Thanks for reading this long message

rockerzz501

3:27 am on Dec 30, 2008 (gmt 0)

10+ Year Member



It is hard to troubleshoot issues if you are seeing it as a whole. In my case, I divide the whole system into sections, then I try to enable each section while disabling others, in this case i can see which section is causing issues and can easily isolate it from the rest of the system.

As for the function that will locate and give exactly the error, i do not have any idea.

jojy

11:03 am on Dec 30, 2008 (gmt 0)

10+ Year Member



I did exactly that.. checked site functions individually but no luck. Thought I could customize the php error settings

penders

2:12 pm on Dec 30, 2008 (gmt 0)

WebmasterWorld Senior Member 10+ Year Member Top Contributors Of The Month



You don't appear to have a syntax error... it sounds as if you are trying to include the same file(s) more than once (but PHP cannot determine the exact location that this occurs as it seems the error occurs in the included file, not the file it is being included into?). Perhaps you are including files that in turn include other files which in turn include the same file?! May be the use of include_once() would sort this?

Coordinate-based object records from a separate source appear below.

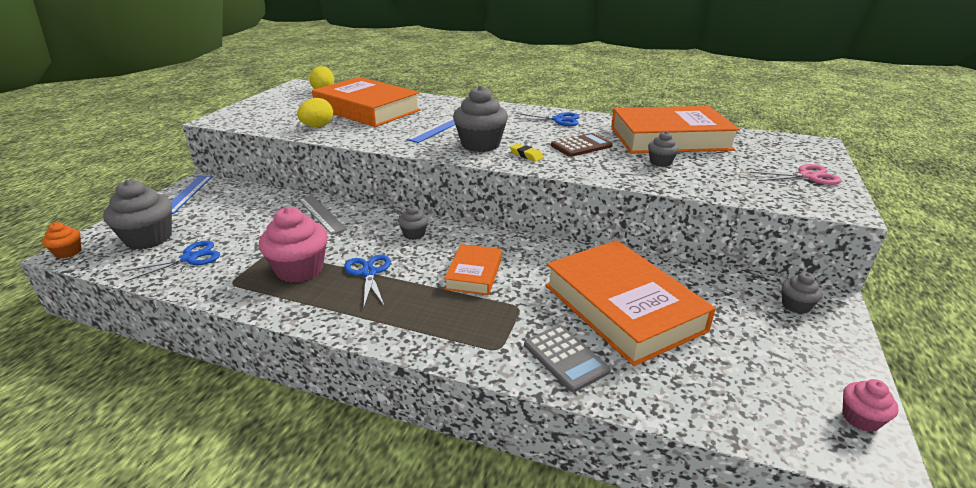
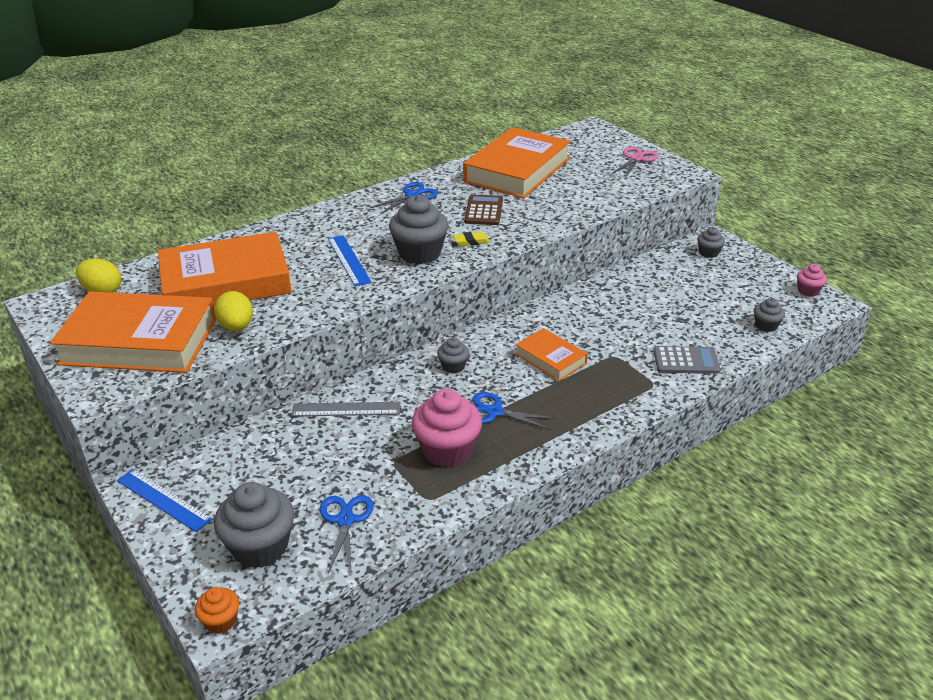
camera: 55 degrees left, 5 degrees up
orange book [545,240,716,366] -> orange book moved to [50,291,216,373]
grey cupcake [648,131,679,167] -> grey cupcake moved to [754,298,785,332]

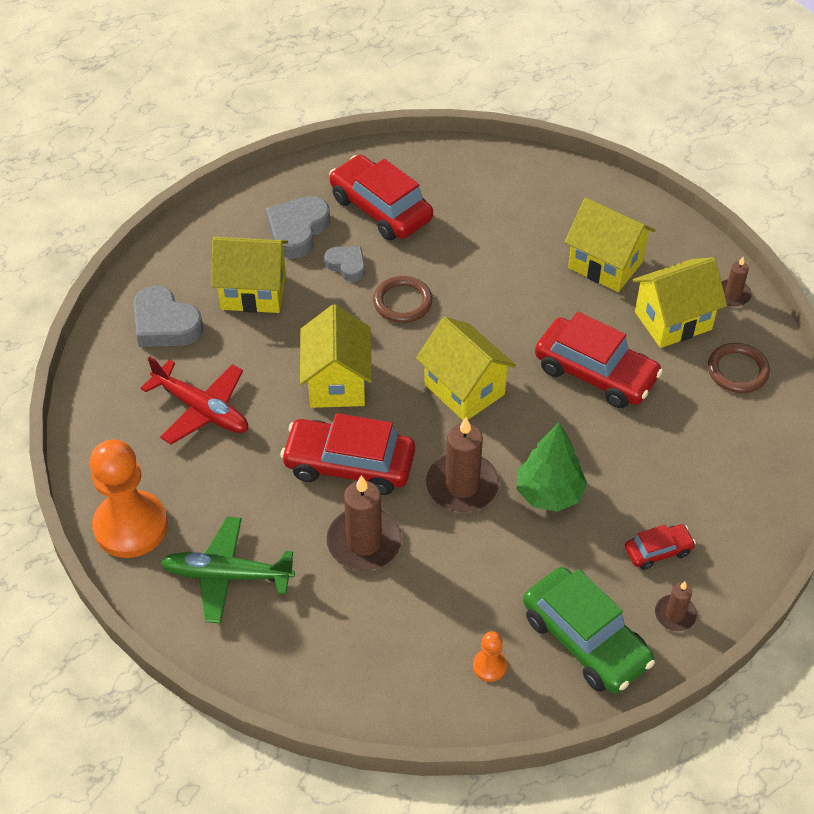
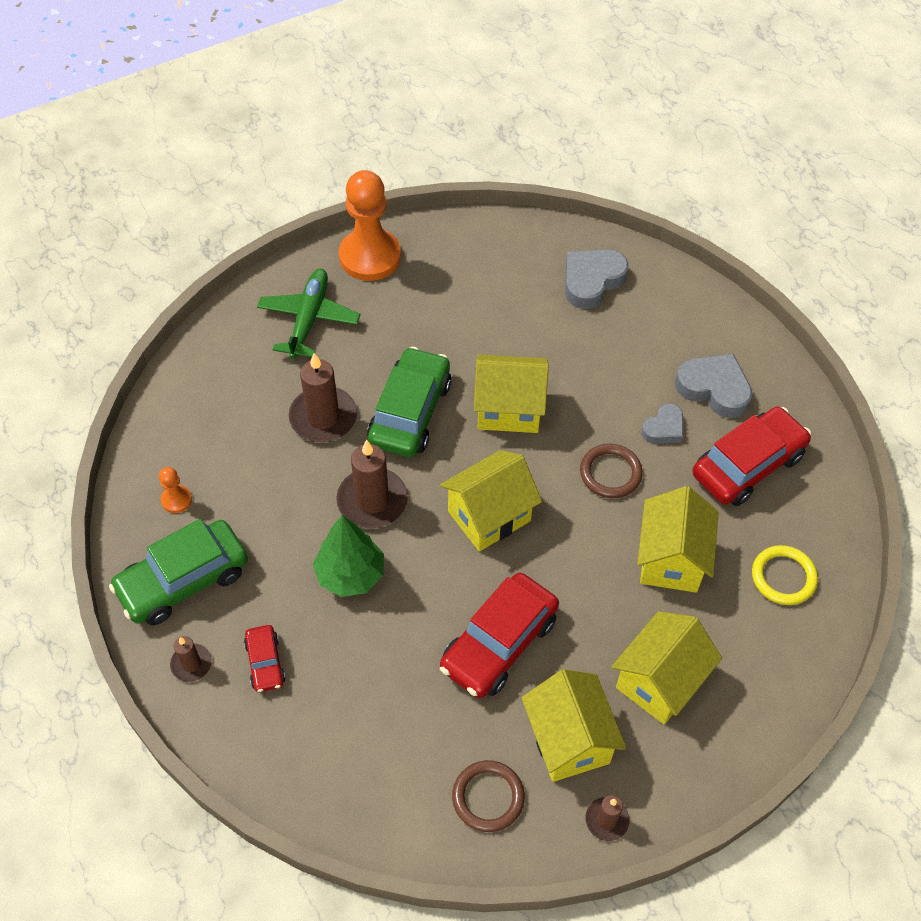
camera: 95 degrees right, 5 degrees up
red plane [141,356,248,444] -> none
yellow house [211,237,288,313] -> yellow house moved to [637,486,719,593]
red car [280,413,415,495] -> green car [367,347,451,457]
none -> yellow ring [752,545,818,605]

Are you using output buffering?

jojy

3:27 pm on Dec 30, 2008 (gmt 0)

10+ Year Member



Yes it appears the file is included more than once and I am controlling it using constant to not to include that file.. see the first error is constant and the second one is fatal error.

I checked all code but couldn't found any leak.. and yes I am using output buffering..

include_once and require_once are not recommended on under heavy traffic websites.

jojy

11:24 pm on Dec 31, 2008 (gmt 0)

10+ Year Member



is there any way to stop preventing php execution at end of the file?

Example
/*class: myapp.php*/
if(!defined('ACONST')) {
require("loader.php");
exit;
}
class myapp {
}

/*file: loader.php*/
require("myapp.php");

now if you myapp.php the web server will restart and in apache log you will see this error can't redeclare class myapp.php

penders

6:06 pm on Jan 2, 2009 (gmt 0)

WebmasterWorld Senior Member 10+ Year Member Top Contributors Of The Month



include_once and require_once are not recommended on under heavy traffic websites.

include_once() no doubt takes marginally more time than include() but how much? Particularly if you are having to write additional code anyway in order to prevent the same file being included more than once? is it really something to avoid?

/*class: myapp.php*/  
if(!defined('ACONST')) {
require("loader.php");
exit;
}
class myapp {
}

Yes, you can do this sort of thing (I assume ACONST is defined in loader.php?). exit will halt execution and prevent any calling units from finishing, so return may be more preferable? However, particularly if your unit contains just the class definition, it might be better to use the class_exists() function rather than rely on a constant being defined. Or even use PHP5's __autoload() (is there much of an overhead with this?) to include your classes.